Changing the Pacific salmon narrative to one of hope and abundance.
In 1999, Kamchatka was opening up to the outside world and things were changing fast. With caviar poachers materializing on nearly every river and natural resource extraction companies building roads and prospecting across the peninsula, the United Nations Development Program moved to try to conserve some of the region’s most spectacular wild places. WSC pushed the international body to include salmon in those conservation efforts, but had little of the financial resources and manpower to participate in scientific assessments and conservation planning.
That’s when the Gordon and Betty Moore Foundation stepped up with its first grant to Wild Salmon Center.

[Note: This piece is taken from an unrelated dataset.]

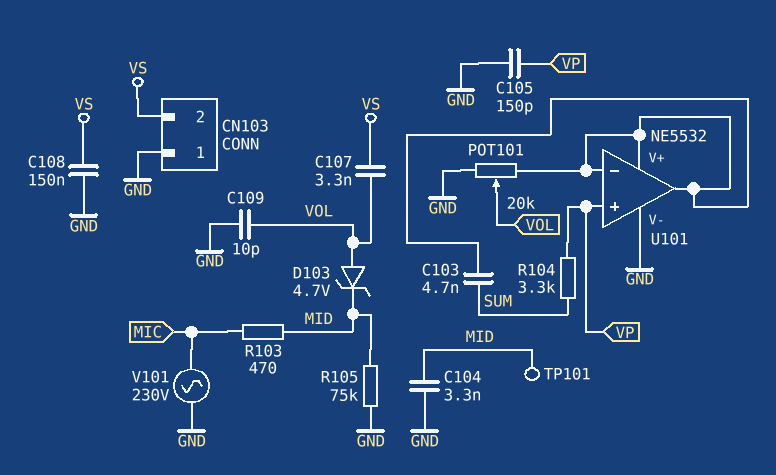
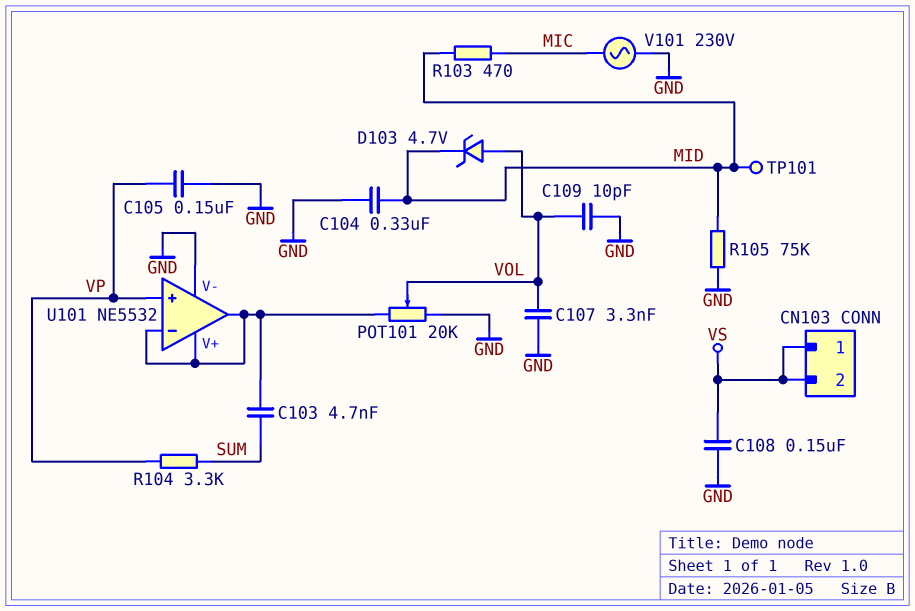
C104: 3.3nF (GND, MID) -> 330nF (GND, MID)
C105: 150pF (GND, VP) -> 150nF (GND, VP)
C107: 3.3nF (VOL, VS) -> 3.3nF (GND, VOL)
CN103 pin 1: GND -> VS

The foundation would go on to start its own Wild Salmon Ecosystems initiative and supported the work of WSC and partners in Russia, Alaska, and British Columbia for 15 years. Gordon Moore himself (pictured above on Kamchatka’s Krutogorova River, 2002) took a personal stake in conservation in the Russian Far East, once offering a simple plea to the governor of Kamchatka: “Please save the fish.”
It’s safe to say that more than any other person or organization, the Moore Foundation helped mold the Wild Salmon Center into the respected and focused Pan-Pacific organization it is today. The foundation’s salmon program staff, led by Aileen Lee (pictured at right), helped change the Pacific salmon narrative from one about potentially squandered resources and loss, to one of hope and abundance defended by strong local organizations and people across three nations.